Der Fußball legte Happel die Welt zu Füßen und viele Orte durfte der Prototyp eines echten Wieners aufgrund seiner Tätigkeit erkunden. Reisen nach Südamerika waren für den 1925 Geborenen schon als Rapid-Spieler Usus. In den 50er-Jahren verfügten die Hütteldorfer international über einen guten Namen und spielten in Russland, Australien oder im skandinavischen Raum. Wenn in Österreich der Schnee lag, reiste man oft zu mehrwöchigen Turnieren über den Atlantik. Diese Tourneen waren für die Spieler unglaublich; schließlich kam das Vokabel „Fernreise“ damals selbst im Sprachgebrauch gutsituierter Menschen nicht vor. Plötzlich waren die Kicker weit weg von zuhause, spielten vor fußballbegeisterten Menschen an exotischen Orten und nächtigte in gemütlichen Hotels. Bei einer Reise nach Uruguay sollte Ernst Happel aber auch die harte Holzpritsche und die schwedischen Gardinen einer Polizeiwache kennenlernen. Das kam so:

Happel, sein Busenfreund Torhüter Walter Zeman und SCR-Trainer Pepi Uridil saßen in Montevideo in einem Taxi und fuhren zu einem Lokal. Dort angekommen fühlten sich die Österreicher von ihrem Chauffeur allerdings übers Ohr gehaut: Der Kerl verlangte einen viel zu hohen Fahrpreis für die kurze Strecke. Lautstark begannen die Wiener in einem Spanisch-Englisch-Deutsch-Mix zu diskutieren. Der feurige Disput entging auch einer zufällig vorbeikommenden Polizeistreife nicht, die die drei Ausländer schließlich auf die Wache mitnahmen. „Aschyl“ glaubte nun besonders smart zu sein und gab bei der Feststellung seiner Personalien einen falschen Namen an. Zeman und Uridil blieben dagegen bei der Wahrheit. Letztere machte sie – wie das Johannes-Evangelium behauptet – auch frei: Der ranghöchste Polizist telefonierte mit jenem Hotel, in dem die gesamte Rapid-Mannschaft abgestiegen war um zu verifizieren, ob es sich bei den dreien Festgenommenen tatsächlich um Fußballer handelte. Klarerweise waren die Namen Uridil und Zeman bekannt aber von einem Herrn Pasterka – wie sich Ernst Happel kurzerhand genannt hatte – hatte niemand etwas gehört. Während Zeman und Uridil entlassen wurden, blieb ein noch grantigerer Happel in der heruntergekommenen Polizeistation zurück. Murrend bezog der Verteidiger eine Zelle. Erst am nächsten Morgen konnte ihn eine Rapid-Delegation auslösen.
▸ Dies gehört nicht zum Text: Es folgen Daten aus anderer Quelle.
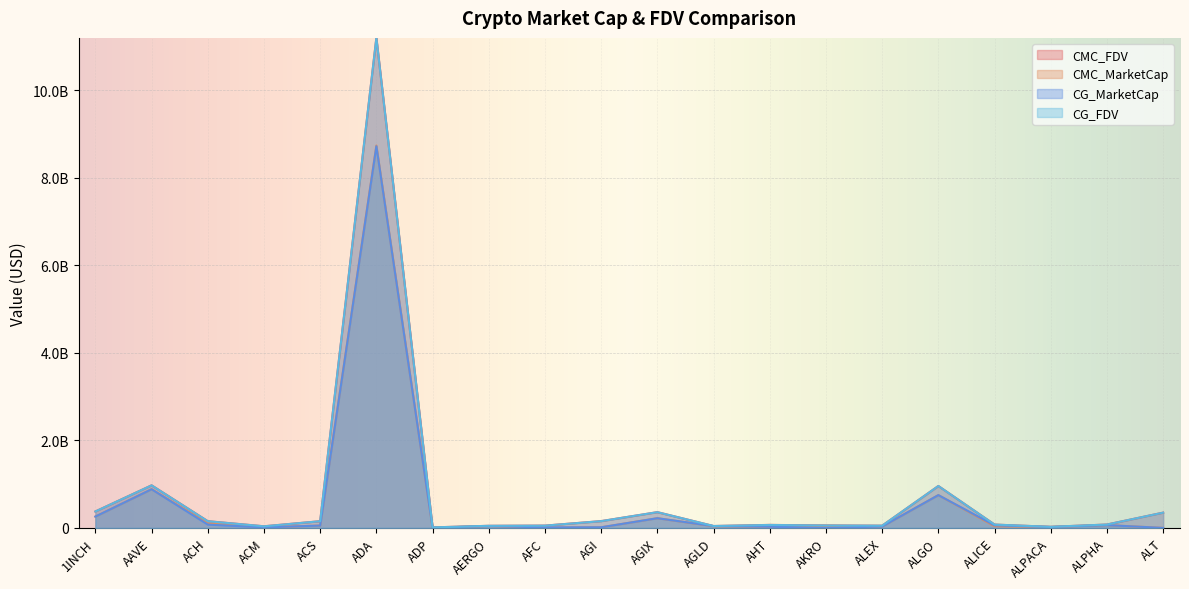

What is the average value of the CG_FDV series?

761008195.3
Nicht nur wegen dieser Übernachtung sollte Ernst Happel seine Zeit in Uruguay in Erinnerung bleiben: Auf dieser Reise war er ebenfalls mit keinem Geringeren als Alfredo Di Stéfano aneinandergeraten: Im Match hatte es die spätere Real-Legende gewagt Happel zu foulen, „Aschyl“ hatte postwendend nachgetreten. Der Schiri zeigte beiden die rote Karte, es kam nahe der Outlinie zu einer Rudelbildung. Selbst dem coolen Happel wurde unwohl, als er sich dicht vor einer Masse heißblütiger Südamerikaner, die von Polizisten mit aufgepflanztem Bajonett in Schach gehalten wurde, befand. Irgendwie war er froh, den Gang in die Kabine antreten zu dürfen. Im Stadion versöhnte er sich mit Di Stéfano; beide mussten je zwanzig Dollar an Geldstrafe berappen. Die Reise nach Uruguay – für Happel voller: „teurer“ Erinnerungen.